TASK DETAILS -
Each entry below should be given again exactly; the pictures stay out.

EXTRACTED INFORMATION -
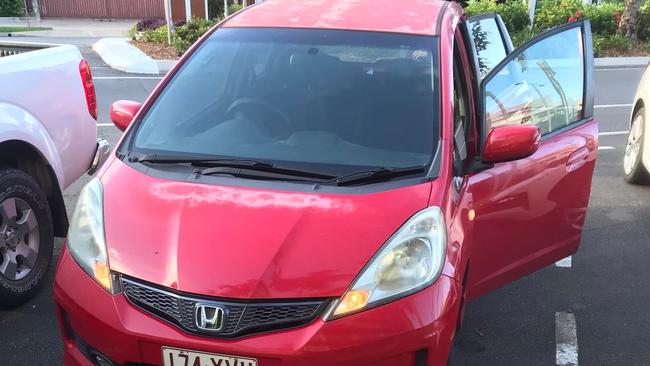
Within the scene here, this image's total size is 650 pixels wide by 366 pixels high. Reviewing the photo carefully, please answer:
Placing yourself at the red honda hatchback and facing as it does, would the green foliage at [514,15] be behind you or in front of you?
behind

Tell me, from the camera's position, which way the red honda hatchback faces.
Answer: facing the viewer and to the left of the viewer

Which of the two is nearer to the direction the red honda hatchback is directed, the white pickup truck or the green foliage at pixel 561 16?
the white pickup truck

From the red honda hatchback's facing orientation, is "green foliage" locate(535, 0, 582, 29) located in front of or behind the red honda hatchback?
behind

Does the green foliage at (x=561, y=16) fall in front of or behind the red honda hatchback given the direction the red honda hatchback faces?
behind
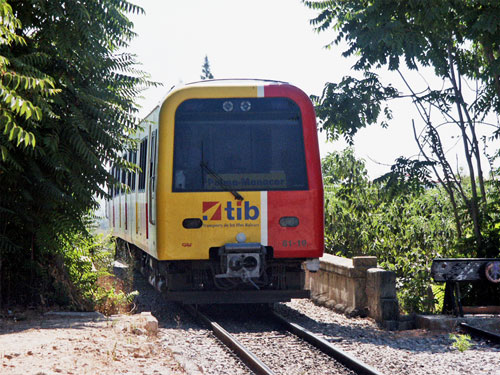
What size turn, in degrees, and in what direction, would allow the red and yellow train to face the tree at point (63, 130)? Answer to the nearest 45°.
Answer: approximately 90° to its right

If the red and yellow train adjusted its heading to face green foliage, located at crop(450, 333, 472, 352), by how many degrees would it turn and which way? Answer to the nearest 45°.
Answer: approximately 45° to its left

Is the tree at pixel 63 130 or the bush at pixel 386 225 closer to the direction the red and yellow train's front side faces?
the tree

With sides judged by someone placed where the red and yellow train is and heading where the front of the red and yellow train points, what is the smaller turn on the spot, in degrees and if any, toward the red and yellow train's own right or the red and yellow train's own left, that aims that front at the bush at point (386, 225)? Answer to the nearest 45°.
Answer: approximately 135° to the red and yellow train's own left

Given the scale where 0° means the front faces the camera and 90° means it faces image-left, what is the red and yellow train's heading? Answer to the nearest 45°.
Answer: approximately 0°
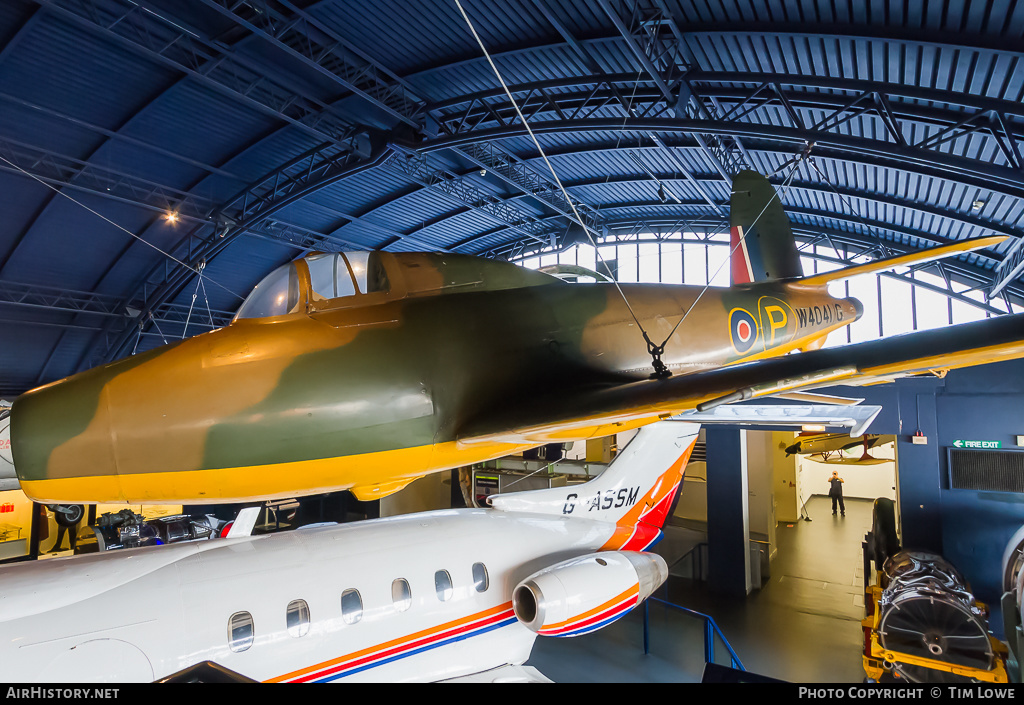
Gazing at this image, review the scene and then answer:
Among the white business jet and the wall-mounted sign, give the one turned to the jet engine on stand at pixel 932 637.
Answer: the wall-mounted sign

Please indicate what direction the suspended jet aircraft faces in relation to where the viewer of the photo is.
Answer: facing the viewer and to the left of the viewer

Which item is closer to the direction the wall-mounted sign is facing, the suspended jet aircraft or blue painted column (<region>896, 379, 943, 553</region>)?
the suspended jet aircraft

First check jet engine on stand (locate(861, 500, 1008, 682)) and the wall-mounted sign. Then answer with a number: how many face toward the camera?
2

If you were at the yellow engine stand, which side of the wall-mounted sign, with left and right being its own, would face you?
front

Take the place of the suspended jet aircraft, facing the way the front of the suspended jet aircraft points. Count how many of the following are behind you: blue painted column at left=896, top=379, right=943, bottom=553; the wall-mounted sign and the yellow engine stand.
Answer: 3

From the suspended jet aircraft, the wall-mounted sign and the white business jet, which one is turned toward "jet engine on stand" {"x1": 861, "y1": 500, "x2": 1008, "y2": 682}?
the wall-mounted sign

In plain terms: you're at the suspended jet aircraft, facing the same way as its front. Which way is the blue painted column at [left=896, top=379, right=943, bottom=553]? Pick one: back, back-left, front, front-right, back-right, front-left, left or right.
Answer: back

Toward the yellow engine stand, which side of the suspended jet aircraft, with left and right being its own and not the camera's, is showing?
back

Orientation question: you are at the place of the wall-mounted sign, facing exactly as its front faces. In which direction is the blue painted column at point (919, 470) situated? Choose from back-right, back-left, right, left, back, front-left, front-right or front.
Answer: right

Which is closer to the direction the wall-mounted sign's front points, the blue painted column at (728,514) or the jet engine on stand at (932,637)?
the jet engine on stand

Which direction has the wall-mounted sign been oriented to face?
toward the camera

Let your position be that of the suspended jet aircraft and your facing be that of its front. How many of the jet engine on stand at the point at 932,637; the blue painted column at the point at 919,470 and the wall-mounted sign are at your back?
3
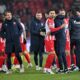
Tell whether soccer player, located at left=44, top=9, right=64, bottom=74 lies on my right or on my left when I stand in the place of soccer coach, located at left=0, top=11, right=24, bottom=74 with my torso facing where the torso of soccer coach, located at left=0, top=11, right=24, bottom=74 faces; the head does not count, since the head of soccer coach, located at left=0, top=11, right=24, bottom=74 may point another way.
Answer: on my left
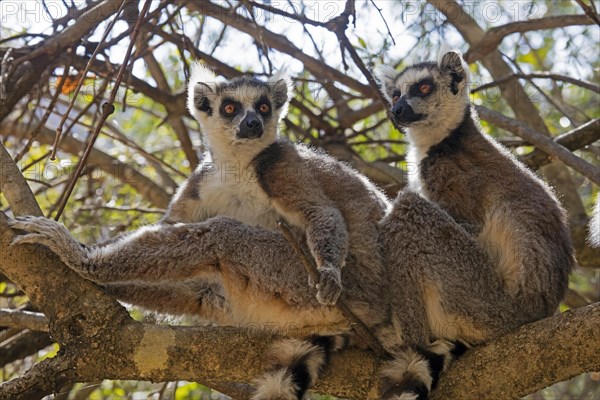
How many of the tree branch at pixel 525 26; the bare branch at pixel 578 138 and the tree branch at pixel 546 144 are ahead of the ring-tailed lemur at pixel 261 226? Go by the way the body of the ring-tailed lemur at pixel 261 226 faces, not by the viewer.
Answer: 0

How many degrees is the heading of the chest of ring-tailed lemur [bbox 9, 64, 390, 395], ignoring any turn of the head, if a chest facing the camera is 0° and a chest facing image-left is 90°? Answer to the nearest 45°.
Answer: approximately 45°

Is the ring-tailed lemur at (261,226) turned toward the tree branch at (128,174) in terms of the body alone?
no

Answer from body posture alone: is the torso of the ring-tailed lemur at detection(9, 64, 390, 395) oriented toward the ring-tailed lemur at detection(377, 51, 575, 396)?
no

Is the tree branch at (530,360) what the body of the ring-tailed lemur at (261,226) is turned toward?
no

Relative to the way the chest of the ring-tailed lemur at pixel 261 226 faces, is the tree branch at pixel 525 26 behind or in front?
behind

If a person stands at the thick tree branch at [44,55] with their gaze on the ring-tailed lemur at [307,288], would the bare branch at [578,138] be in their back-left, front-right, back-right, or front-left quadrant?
front-left

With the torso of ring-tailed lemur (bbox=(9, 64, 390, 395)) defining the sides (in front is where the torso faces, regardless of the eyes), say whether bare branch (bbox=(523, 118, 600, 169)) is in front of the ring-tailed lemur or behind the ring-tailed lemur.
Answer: behind

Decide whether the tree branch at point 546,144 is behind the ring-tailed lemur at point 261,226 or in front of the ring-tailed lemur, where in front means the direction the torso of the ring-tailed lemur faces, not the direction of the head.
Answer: behind
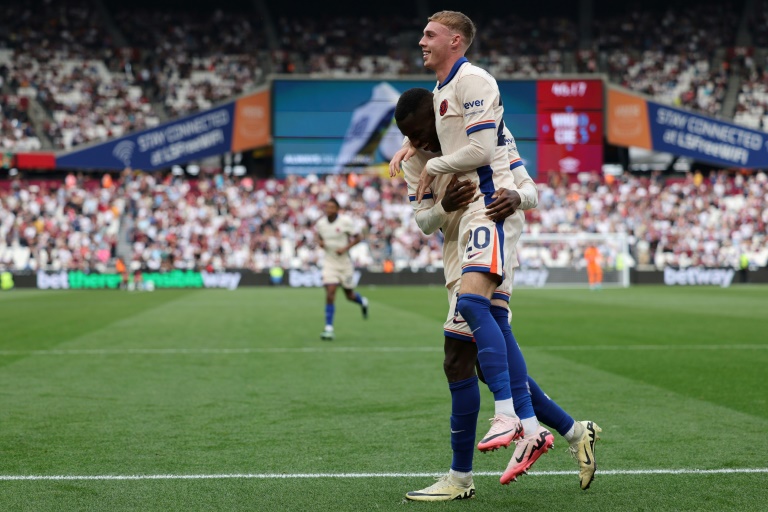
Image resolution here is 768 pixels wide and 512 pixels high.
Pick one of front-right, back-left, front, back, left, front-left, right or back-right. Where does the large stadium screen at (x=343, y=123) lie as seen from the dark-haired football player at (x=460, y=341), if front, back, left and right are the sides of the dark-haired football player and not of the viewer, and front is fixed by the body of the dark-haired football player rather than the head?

OUTPUT FOR THIS TASK -
Within the scene here, this image's total size is 650 pixels wide by 366 pixels high. Reviewing the photo carefully, please answer:
Placing yourself at the red honda hatchback and facing as it does, would the green foliage at [514,15] be behind you or in front of you?
behind

Tell me, from the camera's position, which way the red honda hatchback faces.
Answer: facing the viewer and to the left of the viewer

Which of the two is nearer to the direction the red honda hatchback is directed, the white pickup truck or the green foliage at pixel 561 16?
the white pickup truck

From the red honda hatchback's facing orientation, is "green foliage" locate(535, 0, 582, 29) located in front of or behind the red honda hatchback?
behind

Does the green foliage at (x=561, y=16) fall in front of or behind the red honda hatchback given the direction the red honda hatchback faces?
behind
What size turn, in degrees, and in what direction, would allow the red and yellow train to face the tree at point (63, 130)? Answer to the nearest 45°.
Answer: approximately 90° to its right

If the red and yellow train adjusted its heading to face green foliage, located at crop(450, 333, 472, 352), by how many degrees would it turn and which way? Answer to the nearest 45°.
Answer: approximately 45° to its left

Is the tree at pixel 63 130 or the bush at pixel 386 225 closer to the direction the red and yellow train's front side faces?
the tree

With sides judged by someone placed where the red and yellow train is and heading where the front of the red and yellow train points, what is the smaller turn on the spot, in degrees and if any, toward the red and yellow train's own right or the red and yellow train's own left, that aims that front at the bush at point (386, 225)? Answer to the nearest 45°.
Answer: approximately 135° to the red and yellow train's own left

Given the scale where 0° means the front faces the camera and 90° means it faces image-left, what is the red and yellow train's heading? Answer to the nearest 45°.
Answer: approximately 0°
Gazing at this image, review the scene and then answer:
Among the white business jet and the wall-mounted sign, give the one turned to the jet engine on stand at pixel 932 637.
Answer: the wall-mounted sign

Please indicate what direction the suspended jet aircraft faces in relation to where the viewer of the photo is.
Answer: facing the viewer and to the left of the viewer

Which item is closer to the direction the wall-mounted sign is facing, the suspended jet aircraft or blue painted column (<region>896, 379, 943, 553</region>)?
the suspended jet aircraft

First check jet engine on stand (locate(861, 500, 1008, 682)) and the wall-mounted sign. Then answer with a number: how many face toward the camera?
2

If you were at the yellow engine stand, which side of the wall-mounted sign, with left and right being its own, would face you?
front

Take the place of the suspended jet aircraft, facing the way the front of the suspended jet aircraft points. Count how many of the following are behind you: blue painted column at left=896, top=379, right=943, bottom=553; the wall-mounted sign and the yellow engine stand.
Answer: 3

From the suspended jet aircraft, the wall-mounted sign and the white business jet, which one is turned toward "jet engine on stand" {"x1": 861, "y1": 500, "x2": 1008, "y2": 682}?
the wall-mounted sign

In plain terms: you're at the suspended jet aircraft, facing the same way as its front. Which way is the blue painted column at [left=896, top=379, right=943, bottom=553]? Pick one: back, back-left, front, front-right, back-right, front-left, left or right.
Answer: back

Toward the yellow engine stand, which side of the suspended jet aircraft, with left and right being its own and not the camera's, is showing?
back

Orientation question: you are at the place of the wall-mounted sign, facing exactly as its front faces. In which direction is the blue painted column at point (919, 470) situated? Choose from back-right, back-left, right, left, back, front-left, front-right or front.
Answer: right

Which is closer to the direction the wall-mounted sign's front points, the blue painted column at (728,514) or the jet engine on stand at (932,637)?
the jet engine on stand

Which direction has the wall-mounted sign been oriented to face?
toward the camera

Let your position be that of the suspended jet aircraft and your facing be that of its front. How many of the jet engine on stand at the point at 932,637; the blue painted column at the point at 919,470 and the wall-mounted sign are at your back?
3
Tell whether soccer player, located at left=44, top=9, right=64, bottom=74 lies on my right or on my left when I stand in the place of soccer coach, located at left=0, top=11, right=24, bottom=74 with my torso facing where the torso of soccer coach, located at left=0, top=11, right=24, bottom=74 faces; the head does not count, since the head of soccer coach, located at left=0, top=11, right=24, bottom=74 may point another way.
Answer: on my left
How many of the tree branch at pixel 525 26; the bare branch at pixel 578 138 and the tree branch at pixel 546 144 are ahead of the ring-tailed lemur at pixel 261 226? Go by the way the body of the ring-tailed lemur at pixel 261 226 faces, not by the viewer.
Answer: 0

How many degrees is the heading of the chest of ring-tailed lemur [bbox 9, 64, 390, 395], ignoring any turn of the head, if a chest facing the camera is 0° and a chest facing image-left is 90°? Answer to the nearest 45°.
Answer: approximately 45°

Is the ring-tailed lemur at (261,226) turned toward the tree branch at (128,174) in terms of the body alone?
no

Answer from body posture alone: is the torso of the ring-tailed lemur at detection(9, 64, 390, 395) oriented toward the ring-tailed lemur at detection(377, 51, 575, 396)?
no

Is the tree branch at (530,360) what the body of the ring-tailed lemur at (261,226) is turned toward?
no

Relative to the way the chest of the ring-tailed lemur at pixel 261 226 faces, is the tree branch at pixel 525 26 behind or in front?
behind

If a person stands at the thick tree branch at [44,55] with their gaze on the ring-tailed lemur at [307,288], would the bare branch at [578,138] be in their back-left, front-right, back-right, or front-left quadrant?
front-left

With the torso of ring-tailed lemur (bbox=(9, 64, 390, 395)) defining the sides (in front is where the torso faces, regardless of the eyes), say whether bare branch (bbox=(523, 118, 600, 169)) is in front of the ring-tailed lemur or behind the ring-tailed lemur.
Answer: behind

Decide whether the tree branch at point 546,144 is behind the ring-tailed lemur at point 261,226 or in front of the ring-tailed lemur, where in front means the direction the torso of the ring-tailed lemur faces, not the direction of the head.
Answer: behind
Image resolution here is 768 pixels wide and 512 pixels high.
Pick one of front-right, back-left, front, back, left, front-left, right or back-right. Where does the large stadium screen at (x=343, y=123) lie as seen from the dark-haired football player at (x=460, y=341), if front, back, left and right are the sides of the dark-haired football player and not of the viewer, and front is fixed by the body of the dark-haired football player rather than the head?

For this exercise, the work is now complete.